STUDY SELECTION: Articles included clinical trials and cohort studies that tested monitoring devices, evaluating PI risk factors on patients in acute and skilled nursing settings. The articles were scored using the Methodological Index for Non-randomized Studies.

 

DATA EXTRACTION: Using a standardized extraction form, the authors extracted patient inclusion/exclusion criteria, care setting, key baseline, description of monitoring device and methodology, number of patients included in each group, description of any standard of care, follow-up period, and outcomes.

 

DATA SYNTHESIS: Of the identified 1866 publications, 9 met the inclusion criteria. The high-quality studies averaged Methodological Index for Non-randomized Studies scores of 19.4 for clinical trials and 12.2 for observational studies. These studies evaluated monitoring devices that measured interface pressure, subdermal tissue stress, motion, and moisture.
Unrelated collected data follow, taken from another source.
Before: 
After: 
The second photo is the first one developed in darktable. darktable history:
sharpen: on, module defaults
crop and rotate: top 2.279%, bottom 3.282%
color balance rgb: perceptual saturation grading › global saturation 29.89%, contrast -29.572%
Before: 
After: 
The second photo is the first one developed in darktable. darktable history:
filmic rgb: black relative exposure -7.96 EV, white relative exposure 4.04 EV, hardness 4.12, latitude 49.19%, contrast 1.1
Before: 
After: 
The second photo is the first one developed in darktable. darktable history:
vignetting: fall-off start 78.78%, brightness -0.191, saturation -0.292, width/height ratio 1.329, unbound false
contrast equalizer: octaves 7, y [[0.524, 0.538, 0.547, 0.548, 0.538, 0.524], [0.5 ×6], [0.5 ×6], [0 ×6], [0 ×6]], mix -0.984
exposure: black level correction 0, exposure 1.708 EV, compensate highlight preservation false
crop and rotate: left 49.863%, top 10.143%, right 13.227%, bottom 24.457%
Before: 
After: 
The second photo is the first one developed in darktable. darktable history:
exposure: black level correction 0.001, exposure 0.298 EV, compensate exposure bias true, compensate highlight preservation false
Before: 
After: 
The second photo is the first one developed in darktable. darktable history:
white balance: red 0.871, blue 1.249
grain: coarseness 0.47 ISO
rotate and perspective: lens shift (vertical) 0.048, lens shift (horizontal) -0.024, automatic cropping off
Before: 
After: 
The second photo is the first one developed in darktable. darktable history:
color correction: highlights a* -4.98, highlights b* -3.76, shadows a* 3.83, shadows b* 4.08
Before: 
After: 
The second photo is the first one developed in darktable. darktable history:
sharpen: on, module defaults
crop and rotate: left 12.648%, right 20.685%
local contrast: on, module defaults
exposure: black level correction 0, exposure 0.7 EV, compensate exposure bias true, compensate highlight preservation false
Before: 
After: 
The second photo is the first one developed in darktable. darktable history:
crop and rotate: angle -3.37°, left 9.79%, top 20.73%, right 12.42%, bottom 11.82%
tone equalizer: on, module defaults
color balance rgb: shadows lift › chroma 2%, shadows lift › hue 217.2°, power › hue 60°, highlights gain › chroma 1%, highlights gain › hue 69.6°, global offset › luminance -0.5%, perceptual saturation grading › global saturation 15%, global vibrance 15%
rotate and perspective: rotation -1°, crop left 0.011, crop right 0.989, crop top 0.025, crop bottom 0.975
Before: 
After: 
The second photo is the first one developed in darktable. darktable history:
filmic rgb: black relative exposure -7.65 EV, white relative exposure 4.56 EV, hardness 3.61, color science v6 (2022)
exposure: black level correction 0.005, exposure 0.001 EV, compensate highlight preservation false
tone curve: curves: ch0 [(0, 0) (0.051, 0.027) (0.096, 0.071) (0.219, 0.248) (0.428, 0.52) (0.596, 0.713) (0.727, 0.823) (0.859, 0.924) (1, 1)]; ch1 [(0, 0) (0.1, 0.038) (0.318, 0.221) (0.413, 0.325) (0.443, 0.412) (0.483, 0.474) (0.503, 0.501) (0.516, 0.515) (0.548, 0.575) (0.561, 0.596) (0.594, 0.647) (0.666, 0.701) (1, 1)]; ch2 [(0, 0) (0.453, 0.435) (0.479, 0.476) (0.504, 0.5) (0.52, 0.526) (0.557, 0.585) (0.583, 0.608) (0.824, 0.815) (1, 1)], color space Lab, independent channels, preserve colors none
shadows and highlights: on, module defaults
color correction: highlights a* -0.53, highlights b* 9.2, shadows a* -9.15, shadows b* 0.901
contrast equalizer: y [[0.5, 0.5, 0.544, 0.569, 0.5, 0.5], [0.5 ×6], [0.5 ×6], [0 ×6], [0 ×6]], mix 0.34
Most studies found a statistically significant decrease in PIs; 2 studies were eligible for meta-analysis, demonstrating that use of monitoring devices was associated with an 88% reduction in the risk of developing PIs (Mantel-Haenszel risk ratio, 0.12; 95% confidence interval, 0.04-0.41; I2 = 0%).

 

CONCLUSIONS: Pressure injury monitoring devices are associated with a strong reduction in the risk of developing PIs. These devices provide clinicians and patients with critical information to implement prevention guidelines. Randomized controlled trials would help assess which technologies are most effective at reducing the risk of developing PIs.